For a dry-sailed boat with VC Performance Epoxy on the bottom, you need to keep it clean. Every time you haul out, you should rinse the bottom with fresh water and wipe it down with a soft sponge or cloth. Use dish soap in your cleaning water as needed. Never use a scrubber pad or an abrasive cleaner. If there are bits of tar on the bottom after a long road trip, a bug and tar remover purchased at an auto parts store can safely remove blemishes. In addition to the rule of never using anything abrasive on the bottom, also avoid applying waxes and polishes.
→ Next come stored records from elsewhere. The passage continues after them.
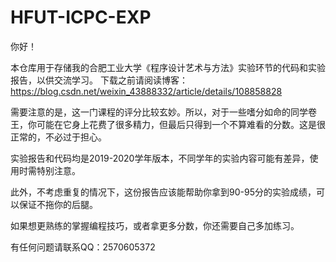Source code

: # HFUT-ICPC-EXP 
你好！

本仓库用于存储我的合肥工业大学《程序设计艺术与方法》实验环节的代码和实验报告，以供交流学习。
下载之前请阅读博客：https://blog.csdn.net/weixin_43888332/article/details/108858828

需要注意的是，这一门课程的评分比较玄妙。所以，对于一些嗜分如命的同学卷王，你可能在它身上花费了很多精力，但最后只得到一个不算难看的分数。这是很正常的，不必过于担心。

实验报告和代码均是2019-2020学年版本，不同学年的实验内容可能有差异，使用时需特别注意。

此外，不考虑重复的情况下，这份报告应该能帮助你拿到90-95分的实验成绩，可以保证不拖你的后腿。

如果想更熟练的掌握编程技巧，或者拿更多分数，你还需要自己多加练习。

有任何问题请联系QQ：2570605372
These products don’t offer any speed advantage, and they can impair our ability to refresh your bottom finish at a later date with a Scuff and Shoot.
For a wet-sailed boat, an antifouling paint alone is not enough to keep algae from accumulating on the bottom. This growth must be removed manually on a regular basis. For this job, make sure that you or any divers you hire never use an abrasive scrubber pad on the bottom. Clean the bottom frequently with a soft rag or sponge – nothing more abrasive than the 600 grit that was used to polish it.
Q15. What about seasonal bottom maintenance for wet-sailed boats?
The hard antifouling paints we use need to be immersed in water to retain their effectiveness. When they’re exposed to air, the very top layer of paint oxidizes and “locks in” the biocides. This means that you should wet sand your boat bottom right before spring launching in order to remove the oxidized layer and expose fresh paint.
Q16. What’s the proper way to wet sand my boat’s bottom?
Dunk a squeegee into a large bucket of absolutely clean water with a good squirt of dish soap in it. Use the sponge side of the squeegee to wet down the hull with full fore and aft strokes. Then, using an 8-inch rubber sanding block, wet sand the surface so as to remove just a tiny, uniform layer of paint. You can use the blade side of the squeegee to wipe the water and floating dust away, enabling you to see where you still need to work. Be sure to change your sandpaper often. Also, keep your sanding block an inch or two away from any edges, which later should be delicately hand-sanded. For a more detailed discussion of wet sanding, see the ”Maintenance” page in our “Services” section.